=== SELECTED TEXT ===

|dc.description.abstract||This thesis explores the effects of social capital on start-up outcomes. Entrepreneurs’ ability to access and utilise social capital, through bonding and bridging relationships of various types, facilitated by trust, is essential to the success of their start-ups. This study identifies and differentiates two key forms of bonding, surfacing tribal bonding as a new concept distinct from bonding as traditionally recognised. Traditional bonding depends on developing ties and trust over time, while tribal bonding is built on individuals’ inherent desire to contribute towards the value of the group. Tribal bonding requires less time than traditional bonding to develop relationships, results in reduced monitoring, and facilitates faster tacit knowledge transfer; all of these factors reduce costs relative to traditional bonding. Particularly during the start-up stage, reduced cost and faster decision making are crucial for entrepreneurs, who are typically short on cash and time as their ventures have not started generating revenues or profits.
The type of bonding extant in a given situation is also an important factor in establishing commonalities among consumers, which affects how a start-up accesses and benefits from its consumers. A start-up has a better chance of faster acceptance and more useful developmental feedback if the consumers share a tribal bond and an existing need for the product, as compared to creating a product for a target consumer segment and using marketing to persuade the consumers.
The adoption of open innovation practices and novel applications of technology have provided platforms for individuals who focus on similar causes to collaborate. Often these individuals do not know each other at the start but are connected through tribal bonding; this furnishes entrepreneurs the opportunity to access resources and support, as well as consumer tribes, through means other than traditional bonding or bridging. This shift from an individualist to a collectivist approach echoes the conceptual progress from modernism to postmodernism.
To examine the impact of various forms of social capital on entrepreneurial start-ups, this study collected primary data through interviews with 41 current and former students of universities in New Zealand, who among them had generated a total of 69 start-ups. These universities, through their curriculum-based and extracurricular entrepreneurial programmes, have created entrepreneurial ecosystems rich in social capital, facilitating student start-ups, thereby constituting an ideal environment for this study.

===

**TASKS AND EXERCISES:**
• a. According to the thesis abstract on social capital and start-ups, how many start-ups had the 41 interviewed students generated among them?
• b. Pick up the thesis abstract on social capital and start-ups after its last sentence and keep writing it.

=== RECORD SET ===

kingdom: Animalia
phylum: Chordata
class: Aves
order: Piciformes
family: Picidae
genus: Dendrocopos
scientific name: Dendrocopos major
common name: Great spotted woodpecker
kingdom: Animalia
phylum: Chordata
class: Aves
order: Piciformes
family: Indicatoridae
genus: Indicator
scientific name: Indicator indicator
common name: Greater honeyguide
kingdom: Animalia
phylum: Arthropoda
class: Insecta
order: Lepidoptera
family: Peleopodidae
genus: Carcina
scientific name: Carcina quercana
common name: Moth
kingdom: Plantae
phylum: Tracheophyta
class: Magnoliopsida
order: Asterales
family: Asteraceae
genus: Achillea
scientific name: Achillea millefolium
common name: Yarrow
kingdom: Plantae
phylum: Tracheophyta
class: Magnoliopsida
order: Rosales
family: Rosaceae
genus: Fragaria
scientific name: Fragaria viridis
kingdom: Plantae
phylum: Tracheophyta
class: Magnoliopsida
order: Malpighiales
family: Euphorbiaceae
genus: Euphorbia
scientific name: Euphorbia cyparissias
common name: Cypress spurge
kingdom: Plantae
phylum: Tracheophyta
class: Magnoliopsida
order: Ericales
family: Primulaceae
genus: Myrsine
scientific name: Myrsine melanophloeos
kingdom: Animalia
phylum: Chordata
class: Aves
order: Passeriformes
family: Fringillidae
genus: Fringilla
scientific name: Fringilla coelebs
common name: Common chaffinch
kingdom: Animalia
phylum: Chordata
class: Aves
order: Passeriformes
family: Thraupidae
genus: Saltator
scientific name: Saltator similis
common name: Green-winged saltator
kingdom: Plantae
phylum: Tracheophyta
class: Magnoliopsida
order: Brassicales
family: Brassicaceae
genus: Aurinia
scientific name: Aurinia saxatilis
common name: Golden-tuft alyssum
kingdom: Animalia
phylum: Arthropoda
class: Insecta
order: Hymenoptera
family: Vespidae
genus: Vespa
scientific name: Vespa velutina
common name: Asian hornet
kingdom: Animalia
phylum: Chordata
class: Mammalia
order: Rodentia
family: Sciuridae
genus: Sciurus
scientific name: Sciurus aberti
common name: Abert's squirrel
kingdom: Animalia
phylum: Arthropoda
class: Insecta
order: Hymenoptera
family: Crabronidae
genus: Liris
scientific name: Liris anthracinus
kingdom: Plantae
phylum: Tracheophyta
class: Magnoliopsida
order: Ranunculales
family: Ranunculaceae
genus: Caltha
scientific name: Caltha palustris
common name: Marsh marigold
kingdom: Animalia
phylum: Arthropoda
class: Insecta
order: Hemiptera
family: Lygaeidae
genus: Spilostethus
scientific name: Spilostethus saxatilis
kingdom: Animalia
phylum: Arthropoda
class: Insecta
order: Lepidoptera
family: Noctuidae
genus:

===

**ANSWER LIST:**
• a. 69

• b.
Abductive reasoning – a back-and-forth approach directed by theory juxtaposed with data – enabled the discovery of tribal bonding social capital, a previously unidentified form with features differing from those of bonding as traditionally conceived. Abductive reasoning further divided people who affect start-ups into two broad groups: those who affect supply and those who affect demand. The Qualitative Comparative Analysis (QCA) method, based on set theory, enabled examination of tribal bonding alongside traditional bonding, bridging, and trust. QCA identified multiple pathways to start-up outcome. The identified pathways were categorised into two major approaches, one reliant on traditional bonding and the other on tribal bonding.
This study contributes to theory through the separation of tribal bonding and traditional bonding, leading to the creation of a conceptual model indicating the relative cost implications of engaging the two types of bonding as well as a framework that differentiates the impacts of groups that affect supply from groups that affect demand.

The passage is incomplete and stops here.